+++ Passage shown
# California June 21-28



## Karen G (Jun 6, 2014)

Studio or one-bedroom any place except Palm Springs for June 21-28. Partial week is fine as long as it's the last part of the week. Looking to add to a week we already have in Ventura starting June 28.


----------



## bobbijo1977 (Jun 7, 2014)

*A place in Palm Springs*

Hi-would Indio, CA work (Grand Pacific Resorts at Indian Palms Vacation Club)?


----------



## Rent_Share (Jun 7, 2014)

IMHO - anywhere but Palm Springs - would include the entire Coachella Valley AKA "the 760"


----------



## Karen G (Jun 7, 2014)

Rent_Share said:


> IMHO - anywhere but Palm Springs - would include the entire Coachella Valley AKA "the 760"


Yes, since we live next to Las Vegas we'd prefer a different climate!


----------



## presley (Jun 7, 2014)

Karen, I am still checking Last Calls, etc for you.  Nothing other than the desert at this point, but I'll keep looking until you find something.


----------



## bobbijo1977 (Jun 7, 2014)
++++++
+++ Data extract
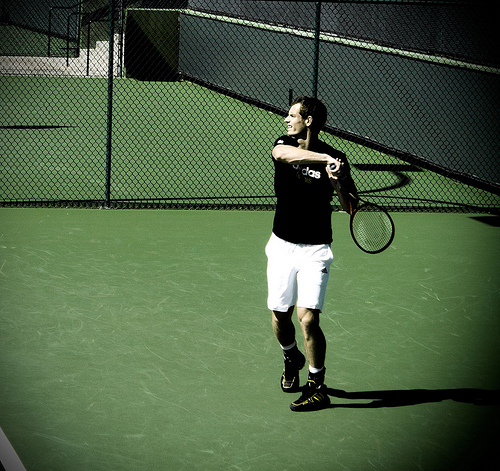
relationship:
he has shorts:
[254, 94, 359, 412] [262, 232, 337, 313]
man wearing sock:
[254, 94, 359, 412] [278, 341, 300, 357]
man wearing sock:
[254, 94, 359, 412] [307, 365, 327, 381]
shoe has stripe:
[292, 383, 335, 415] [311, 392, 321, 403]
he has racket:
[254, 94, 359, 412] [343, 189, 395, 256]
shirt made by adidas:
[271, 138, 352, 243] [289, 162, 326, 183]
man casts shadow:
[254, 94, 359, 412] [327, 379, 499, 416]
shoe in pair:
[292, 383, 335, 415] [278, 355, 332, 413]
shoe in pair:
[274, 352, 305, 394] [278, 355, 332, 413]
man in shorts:
[254, 94, 359, 412] [262, 232, 337, 313]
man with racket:
[254, 94, 359, 412] [343, 189, 395, 256]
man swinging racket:
[254, 94, 359, 412] [343, 189, 395, 256]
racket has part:
[343, 189, 395, 256] [343, 189, 367, 212]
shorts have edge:
[262, 232, 337, 313] [267, 301, 294, 315]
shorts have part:
[262, 232, 337, 313] [265, 262, 294, 312]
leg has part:
[295, 268, 330, 380] [299, 314, 316, 332]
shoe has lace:
[292, 383, 335, 415] [302, 381, 315, 398]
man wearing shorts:
[254, 94, 359, 412] [262, 232, 337, 313]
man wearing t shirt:
[254, 94, 359, 412] [271, 138, 352, 243]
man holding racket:
[254, 94, 359, 412] [343, 189, 395, 256]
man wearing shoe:
[254, 94, 359, 412] [292, 383, 335, 415]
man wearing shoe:
[254, 94, 359, 412] [274, 352, 305, 394]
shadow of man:
[327, 379, 499, 416] [254, 94, 359, 412]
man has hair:
[254, 94, 359, 412] [290, 94, 327, 131]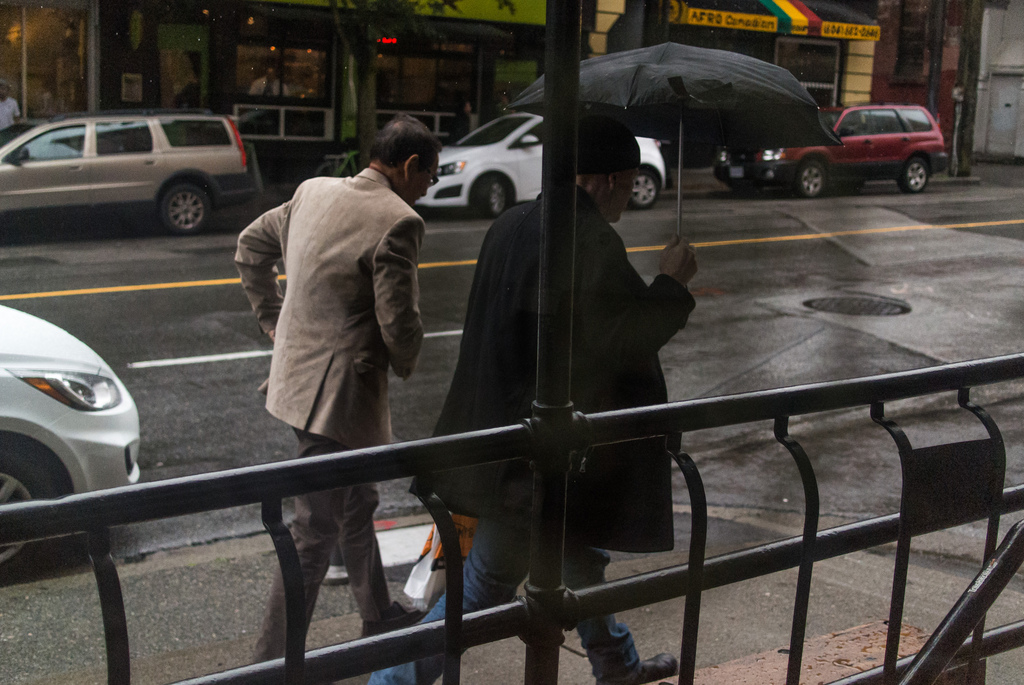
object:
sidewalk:
[9, 385, 1009, 681]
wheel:
[161, 191, 215, 233]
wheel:
[2, 435, 89, 576]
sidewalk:
[120, 536, 879, 681]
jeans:
[368, 515, 649, 680]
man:
[379, 116, 700, 683]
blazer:
[239, 168, 426, 453]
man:
[247, 117, 420, 649]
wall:
[61, 39, 740, 191]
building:
[93, 0, 627, 191]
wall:
[154, 26, 568, 307]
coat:
[409, 180, 699, 554]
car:
[417, 106, 675, 213]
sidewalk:
[258, 459, 865, 676]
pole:
[668, 121, 685, 237]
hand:
[662, 236, 703, 289]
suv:
[713, 96, 940, 198]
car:
[0, 307, 155, 562]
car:
[6, 110, 260, 234]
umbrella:
[513, 41, 844, 144]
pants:
[228, 430, 425, 676]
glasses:
[424, 167, 448, 191]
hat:
[566, 107, 640, 162]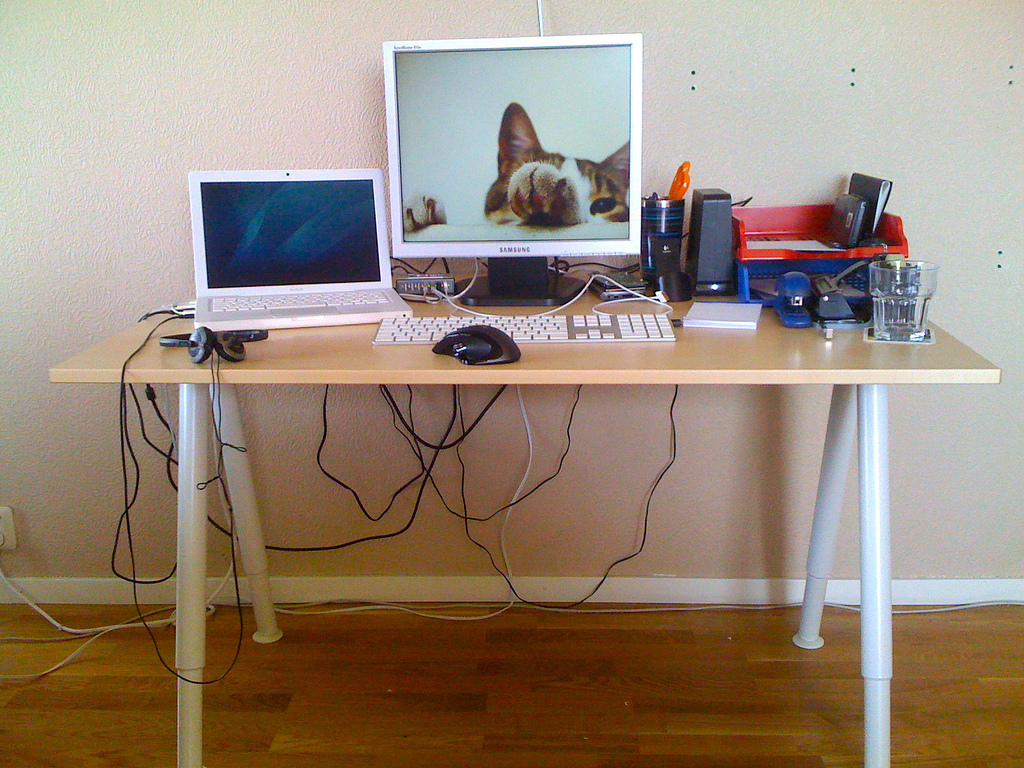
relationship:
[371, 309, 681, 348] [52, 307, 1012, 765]
keyboard on desk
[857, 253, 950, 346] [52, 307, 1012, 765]
glass on desk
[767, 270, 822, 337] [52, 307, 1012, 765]
stapler on desk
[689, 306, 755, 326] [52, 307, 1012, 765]
paper on desk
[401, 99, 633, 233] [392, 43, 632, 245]
cat in picture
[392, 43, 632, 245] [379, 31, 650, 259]
picture on monitor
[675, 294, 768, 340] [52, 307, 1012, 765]
paper pad sitting on desk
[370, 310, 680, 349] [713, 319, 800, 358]
keyboard on a desk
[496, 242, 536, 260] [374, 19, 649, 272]
logo on monitor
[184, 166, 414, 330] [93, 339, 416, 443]
laptop sitting on desk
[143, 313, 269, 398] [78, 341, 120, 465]
headphones laying on top of desk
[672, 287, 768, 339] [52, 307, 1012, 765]
pad on desk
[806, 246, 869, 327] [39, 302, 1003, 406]
hole punch on desk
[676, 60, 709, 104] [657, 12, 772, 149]
holes in wall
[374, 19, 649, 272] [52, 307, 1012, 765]
monitor on desk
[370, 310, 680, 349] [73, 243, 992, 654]
keyboard on desk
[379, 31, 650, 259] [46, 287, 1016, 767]
monitor on desk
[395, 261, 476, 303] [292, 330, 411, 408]
modem on top of desk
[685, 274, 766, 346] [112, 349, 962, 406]
paper on top of desk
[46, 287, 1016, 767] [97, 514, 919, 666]
desk with white legs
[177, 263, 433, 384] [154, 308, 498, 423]
laptop on a desk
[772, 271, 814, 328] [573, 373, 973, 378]
stapler on a desk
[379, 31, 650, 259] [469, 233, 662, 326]
monitor on computer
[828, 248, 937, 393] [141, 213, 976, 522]
empty glass sitting on top of desk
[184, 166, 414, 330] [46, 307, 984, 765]
laptop sitting on top of table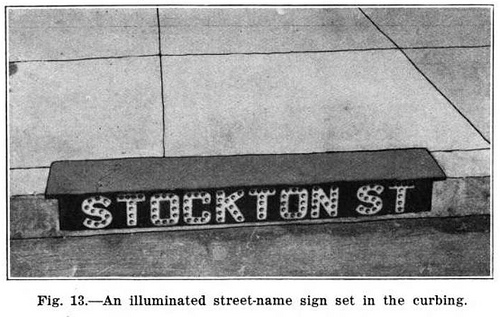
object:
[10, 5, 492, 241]
sidewalk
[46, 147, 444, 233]
plate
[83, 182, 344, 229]
word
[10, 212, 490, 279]
road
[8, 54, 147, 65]
line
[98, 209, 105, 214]
dot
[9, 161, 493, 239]
curb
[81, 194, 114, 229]
letter s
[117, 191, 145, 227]
letter t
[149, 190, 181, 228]
letter o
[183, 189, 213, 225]
letter c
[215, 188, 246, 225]
letter k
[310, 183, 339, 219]
letter n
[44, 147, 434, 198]
top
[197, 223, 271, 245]
stain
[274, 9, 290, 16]
spot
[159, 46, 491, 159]
square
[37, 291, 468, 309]
caption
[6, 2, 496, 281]
photo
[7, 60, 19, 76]
stain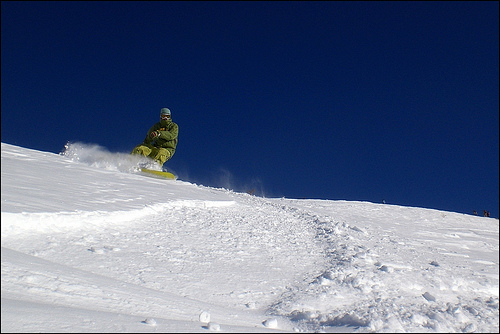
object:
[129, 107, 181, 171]
man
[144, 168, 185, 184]
board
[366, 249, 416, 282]
snow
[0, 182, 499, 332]
ground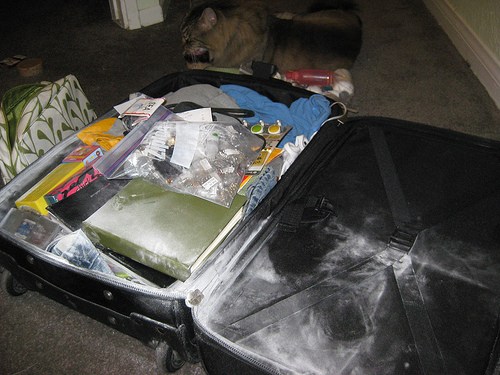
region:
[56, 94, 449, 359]
A suitcase on the ground.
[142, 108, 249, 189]
Ziploc plastic bag in the suitcase.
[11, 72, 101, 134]
A green and white bag on the floor.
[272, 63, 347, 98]
A pink bottle on the floor.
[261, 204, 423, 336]
White powder in the suitcase.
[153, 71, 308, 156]
Clothes in the suitcase.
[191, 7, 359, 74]
A dog on the floor.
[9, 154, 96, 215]
A yellow box in the suitcase.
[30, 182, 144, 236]
A black notebook in the suitcase.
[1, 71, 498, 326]
an open suitcase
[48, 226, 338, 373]
it appears something white & powdery has spilled inside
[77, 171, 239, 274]
a book with a green cover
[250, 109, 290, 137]
a case for contact lenses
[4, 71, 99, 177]
this is a green & white package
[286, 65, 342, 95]
a red bottle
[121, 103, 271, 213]
a plastic ziplock bag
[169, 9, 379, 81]
an animal is next to the suitcase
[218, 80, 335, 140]
a blue piece of clothing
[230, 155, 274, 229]
the hem of a pair of jeans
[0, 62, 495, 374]
an open black suitcase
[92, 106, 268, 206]
a Ziploc bag in the suitcase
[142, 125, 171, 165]
the brand Ziploc on the bag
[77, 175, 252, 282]
a dark green book in the suitcase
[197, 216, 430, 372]
white powder on the suitcase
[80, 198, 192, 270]
white powder on the book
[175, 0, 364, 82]
a cat lounging on the floor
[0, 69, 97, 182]
a small green and white bag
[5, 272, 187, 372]
rolling wheels on the bottom of the suitcase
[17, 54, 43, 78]
a small bowl on the floor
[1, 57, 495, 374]
the suitcase is empty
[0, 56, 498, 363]
the suitcase is open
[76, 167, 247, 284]
the cover of book is green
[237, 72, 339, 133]
a blue cloth in the suitcase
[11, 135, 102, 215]
the box is yellow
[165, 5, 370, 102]
a dog lying on side the suitcase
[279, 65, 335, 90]
a pink bottle next a suitcase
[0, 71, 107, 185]
the bag is white and green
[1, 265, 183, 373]
wheels of suitcase are black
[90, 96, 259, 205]
a plastic bag in suitcase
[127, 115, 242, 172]
item inside the suitcase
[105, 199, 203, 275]
item inside the suitcase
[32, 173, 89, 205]
item inside the suitcase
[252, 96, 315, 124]
item inside the suitcase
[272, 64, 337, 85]
item inside the suitcase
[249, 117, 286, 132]
item inside the suitcase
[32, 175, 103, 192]
item inside the suitcase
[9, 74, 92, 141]
item inside the suitcase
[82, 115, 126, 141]
item inside the suitcase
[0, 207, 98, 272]
item inside the suitcase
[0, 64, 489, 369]
An open suitcase containing many things.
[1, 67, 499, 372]
black suitcase is open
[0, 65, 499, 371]
black suitcase is covered in white powder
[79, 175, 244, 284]
green book is inside suitcase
++++++
• **The problem**: Reproduce word for word the portion of the California lodging thread above that begins at "# California June" and ends after "starting June 28.".

• **Exercise solution**:
# California June 21-28



## Karen G (Jun 6, 2014)

Studio or one-bedroom any place except Palm Springs for June 21-28. Partial week is fine as long as it's the last part of the week. Looking to add to a week we already have in Ventura starting June 28.